On Monday, the administration released its first organizational chart of the White House Office of Homeland Security, detailing how it will ensure coordination between government agencies and the implementation of policy. Because Clarke reports to both Homeland Security Director Tom Ridge and National Security Adviser Condoleezza Rice, he is not specifically mentioned on the organizational chart for the senior-level Principals Committee, an administration spokesman said.
But a presidential directive published Tuesday noted that Clarke will attend meetings of the sub-Cabinet Deputies Committee when cybersecurity is discussed.
"The President believes protecting our information systems is of vital importance to the national security of this country," a spokesman said when asked whether computer security is being given a high priority in homeland security.
In the past, cybersecurity experts have questioned the level of attention their issues have received from the White House. That could change depending upon how much emphasis the Bush administration places on cybersecurity.
Clarke has been named chairman of the President's new Critical Infrastructure Board, under which various agency heads or their designees report to him and are held accountable for cybersecurity in their agencies. Still, Clarke has the added burden of reporting to two senior White House officials--Ridge on homeland security and Rice on national security.
David McCurdy, president of the Electronic Industries Alliance, said Clarke faces several obstacles in implementing cybersecurity policies that may or may not be resolved under President Bush's new plans for the cybersecurity office.
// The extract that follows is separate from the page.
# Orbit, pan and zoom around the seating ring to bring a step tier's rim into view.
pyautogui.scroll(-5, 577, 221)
"Part of the ineffectiveness in the past has been [cybersecurity's] lack of standing within the administration, the complicated organizational structure of the government with regard to terrorism and the cyber portion of it, and he had a very difficult role," McCurdy said. "When you look at the organizational chart, and I use it to show how the government works, it was an incredibly difficult structure to succeed in."
Meanwhile, Clarke is spending the next two weeks in Silicon Valley, talking with high-tech executives about cybersecurity and how the technology community can help, according to a White House spokesman.